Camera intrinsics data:
★ ★ ★ ★ ★

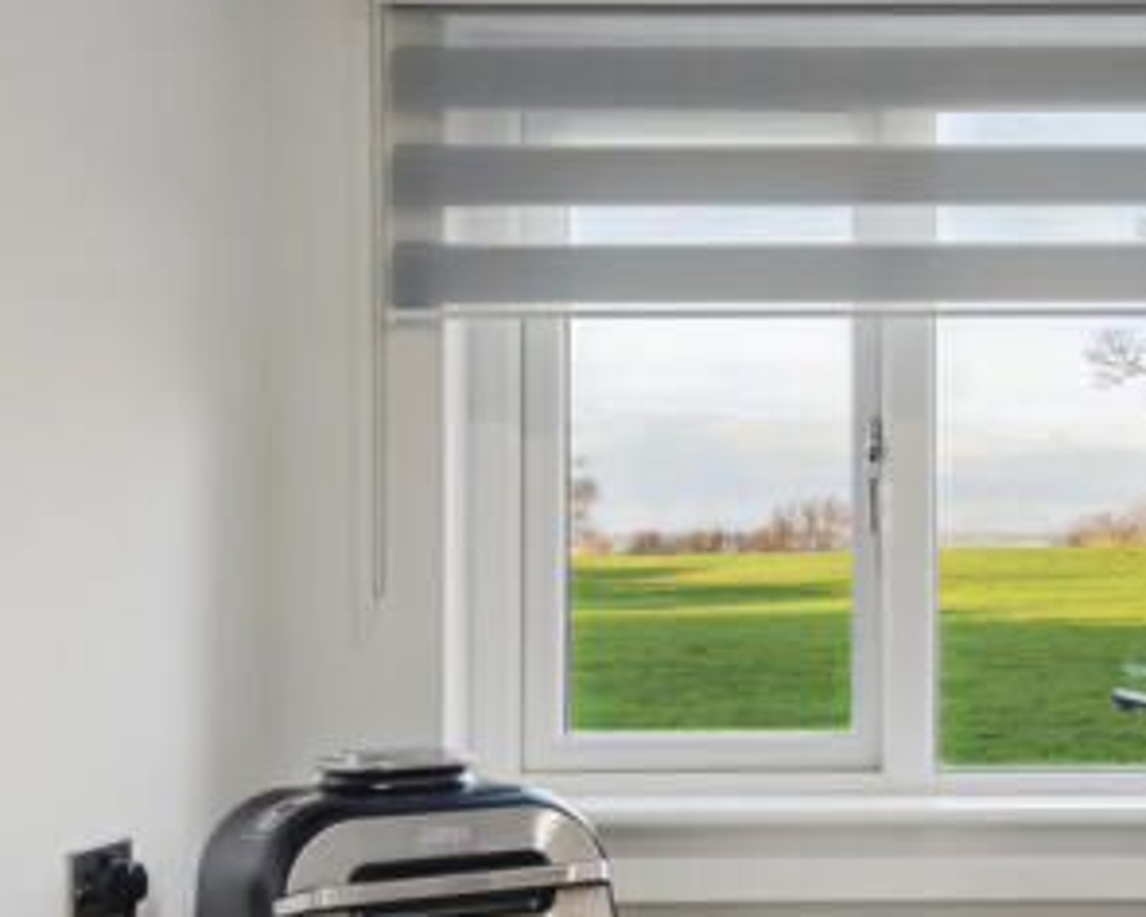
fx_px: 2476
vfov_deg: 21.0
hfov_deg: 25.1
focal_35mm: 73
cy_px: 464
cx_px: 1078
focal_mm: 35
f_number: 8
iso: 1000
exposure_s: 1/100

★ ★ ★ ★ ★

> **Description of the task**
Restate each entry word for word; omit the pictures.

> **Result for this task**
fx_px: 2476
vfov_deg: 21.0
hfov_deg: 25.1
focal_35mm: 73
cy_px: 464
cx_px: 1078
focal_mm: 35
f_number: 8
iso: 1000
exposure_s: 1/100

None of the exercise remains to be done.